▶ **Record excerpts**
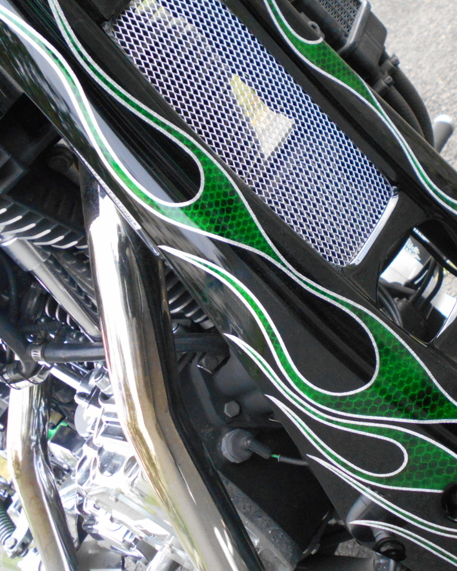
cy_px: 285
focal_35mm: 45
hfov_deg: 32.9
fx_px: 761
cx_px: 328
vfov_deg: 41.2
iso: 400
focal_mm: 5.8
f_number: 3.6
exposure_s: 1/250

▶ **Action item**
Please retype every entry above exactly, leaving out any picture.

▶ **Response area**
cy_px: 285
focal_35mm: 45
hfov_deg: 32.9
fx_px: 761
cx_px: 328
vfov_deg: 41.2
iso: 400
focal_mm: 5.8
f_number: 3.6
exposure_s: 1/250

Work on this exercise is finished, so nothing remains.